• Supplied data:
###
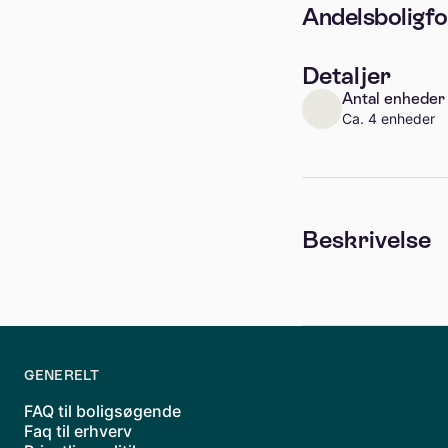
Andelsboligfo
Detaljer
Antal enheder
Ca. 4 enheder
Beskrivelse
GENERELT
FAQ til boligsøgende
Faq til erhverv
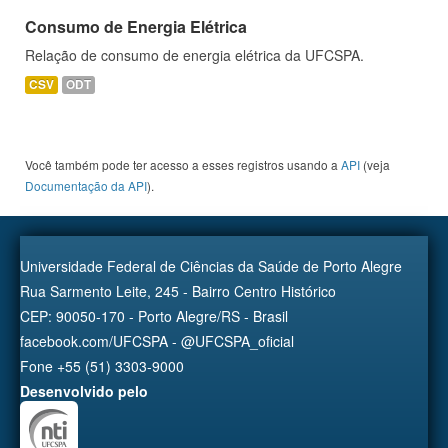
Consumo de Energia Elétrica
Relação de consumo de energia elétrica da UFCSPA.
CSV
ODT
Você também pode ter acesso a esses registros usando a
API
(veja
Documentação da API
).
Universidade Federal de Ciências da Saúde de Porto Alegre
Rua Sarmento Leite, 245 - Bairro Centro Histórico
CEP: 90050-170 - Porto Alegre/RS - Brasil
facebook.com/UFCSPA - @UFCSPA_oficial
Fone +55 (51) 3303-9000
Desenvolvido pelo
###
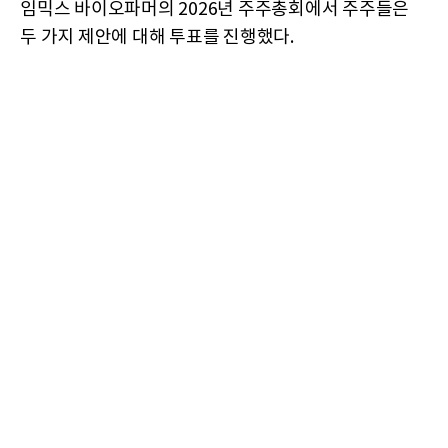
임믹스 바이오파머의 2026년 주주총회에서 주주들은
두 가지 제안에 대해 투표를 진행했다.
###
• Exercise aim:
Using the data above, transcribe the lines that run from the line with "facebook.com/UFCSPA - @UFCSPA_oficial" to the line with "Desenvolvido pelo", both ends kept, and output nothing else.

• Answer space:
facebook.com/UFCSPA - @UFCSPA_oficial
Fone +55 (51) 3303-9000
Desenvolvido pelo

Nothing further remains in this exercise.